The writer contrasted the life of this bird to that of a jailbird: "I stare at the mouldy, scratched, concrete wall of my tiny cell. I lie back on the hard, tattered bunk that is my bed. My heart longs for my wife, my kids, my home. I was imprisoned for speaking out, for having an opinion."
Twelve-year-old Kate won £150 for her essay. The Chief Examiner, Dr Charles Kemp, commended Kate for her depiction of the political prisoner "to convey the grim reality of imprisonment and the loss of liberty."
Canadian Rodalia Abdellaoui, also 12, said in her essay: "In some countries, freedom is something some people dream about. I asked my parents why we left our country, our house, our family, all the material things we had, our roots. My parents told me that they traded all of this for us, my brothers and sisters and me, so that we could have freedom."
Rodalia was one of the four winners of the Commonwealth Question Prize category of the essay competition, which carries a cash award of £100.
Another winner, 13-year-old Nazeerah Chohan of South Africa, looked at life in the apartheid era -- "For many years, people struggled to get their freedom. The first step to our freedom was the release of Nelson Mandela from prison in 1990. Another historic moment came on 27 April 1994 when we, all South Africans over the age of 18 could vote."
Sixteen-year-old Ashleigh Peters of Australia states that "people born with freedom are rarely required to reflect on its meaning or conceive of a society where it is absent. If freedom today is the ability to make choices and to carry them out, then it also requires an awareness of choices, the power to decide amongst them, and the means and opportunity to do so.
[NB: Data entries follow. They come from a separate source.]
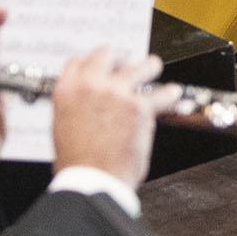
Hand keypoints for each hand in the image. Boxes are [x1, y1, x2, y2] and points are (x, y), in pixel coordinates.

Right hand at [46, 44, 162, 185]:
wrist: (92, 180)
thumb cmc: (78, 163)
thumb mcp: (63, 127)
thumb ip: (78, 107)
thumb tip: (92, 104)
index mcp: (66, 90)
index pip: (78, 62)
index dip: (92, 62)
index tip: (102, 64)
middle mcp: (90, 85)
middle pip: (107, 55)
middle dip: (119, 57)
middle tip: (127, 61)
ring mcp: (116, 92)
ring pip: (137, 67)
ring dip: (148, 66)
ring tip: (153, 66)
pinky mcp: (139, 106)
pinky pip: (160, 94)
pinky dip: (169, 94)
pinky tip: (172, 93)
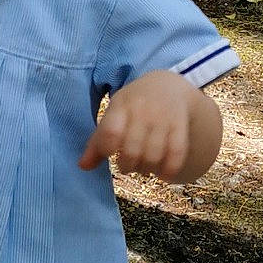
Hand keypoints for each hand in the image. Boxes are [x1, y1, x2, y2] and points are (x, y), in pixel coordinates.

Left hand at [79, 69, 213, 181]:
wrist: (167, 86)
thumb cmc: (132, 107)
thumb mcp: (113, 116)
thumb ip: (97, 142)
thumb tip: (82, 167)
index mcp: (121, 106)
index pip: (110, 131)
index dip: (107, 149)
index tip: (110, 154)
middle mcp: (143, 111)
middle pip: (132, 150)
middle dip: (127, 166)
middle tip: (127, 166)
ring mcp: (163, 118)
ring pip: (153, 155)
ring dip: (146, 169)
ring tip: (143, 168)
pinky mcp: (180, 126)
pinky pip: (177, 153)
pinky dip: (170, 169)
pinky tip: (164, 176)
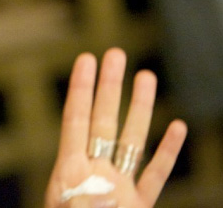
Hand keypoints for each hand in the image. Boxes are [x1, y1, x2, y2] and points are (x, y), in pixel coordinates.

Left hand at [45, 48, 187, 206]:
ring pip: (132, 141)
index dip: (81, 88)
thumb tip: (91, 183)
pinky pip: (154, 176)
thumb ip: (78, 197)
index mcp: (69, 174)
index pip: (76, 119)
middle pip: (104, 121)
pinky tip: (176, 127)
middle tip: (116, 52)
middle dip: (110, 86)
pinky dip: (167, 153)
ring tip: (146, 75)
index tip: (86, 58)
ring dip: (140, 109)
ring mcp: (118, 190)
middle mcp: (95, 174)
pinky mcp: (138, 207)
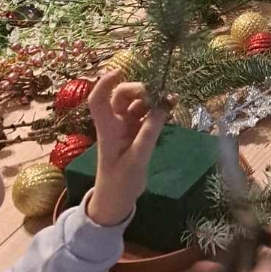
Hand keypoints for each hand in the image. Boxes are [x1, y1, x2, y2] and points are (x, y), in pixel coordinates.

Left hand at [86, 71, 169, 226]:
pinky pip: (147, 115)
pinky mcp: (137, 133)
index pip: (98, 100)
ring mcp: (126, 127)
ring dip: (152, 98)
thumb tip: (162, 106)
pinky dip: (158, 109)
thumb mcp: (136, 159)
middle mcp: (115, 123)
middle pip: (120, 96)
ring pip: (136, 103)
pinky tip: (171, 106)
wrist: (117, 201)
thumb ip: (149, 132)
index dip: (104, 83)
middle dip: (138, 89)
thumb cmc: (120, 182)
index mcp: (107, 128)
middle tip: (157, 94)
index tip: (120, 71)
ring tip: (171, 98)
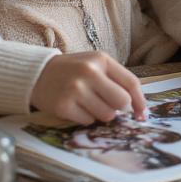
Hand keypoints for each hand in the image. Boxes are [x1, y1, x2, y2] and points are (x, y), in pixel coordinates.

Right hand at [30, 52, 147, 124]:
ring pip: (106, 115)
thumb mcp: (95, 64)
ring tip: (88, 102)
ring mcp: (75, 90)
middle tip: (108, 104)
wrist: (37, 73)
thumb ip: (115, 79)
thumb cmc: (73, 70)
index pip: (131, 82)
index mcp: (101, 60)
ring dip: (101, 113)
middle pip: (121, 102)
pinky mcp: (63, 106)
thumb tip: (136, 106)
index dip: (140, 101)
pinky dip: (86, 118)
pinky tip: (76, 107)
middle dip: (119, 108)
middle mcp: (89, 73)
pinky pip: (88, 121)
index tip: (143, 114)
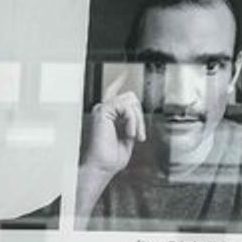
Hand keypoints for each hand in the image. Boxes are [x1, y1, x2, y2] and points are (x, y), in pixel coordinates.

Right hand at [76, 82, 144, 218]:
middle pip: (131, 98)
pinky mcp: (103, 111)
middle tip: (139, 136)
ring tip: (134, 136)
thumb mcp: (127, 138)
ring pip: (131, 101)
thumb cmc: (110, 158)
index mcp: (107, 115)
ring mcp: (102, 109)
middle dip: (139, 117)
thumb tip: (136, 115)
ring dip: (137, 121)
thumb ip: (131, 124)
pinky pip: (127, 108)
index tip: (124, 74)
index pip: (113, 92)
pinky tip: (129, 134)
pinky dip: (132, 122)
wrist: (102, 167)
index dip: (118, 81)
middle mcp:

Only with a strong foundation can freedom be extended throughout the world, communities be developed, and mankind bettered."
Jayashree Arunachalam, 17, of India, explored the issue of freedom through one of his characters -- a caged tiger -- who "had never come across the word before". The tiger, who had been born and bred in a zoo, longed for freedom. "He wanted to run until his muscles ached, until he could run no more, and then he would keep on running, even if it got him nowhere."
Dr Kemp said Jayashree presented an original, intelligent and interesting exploration of what freedom means to different people.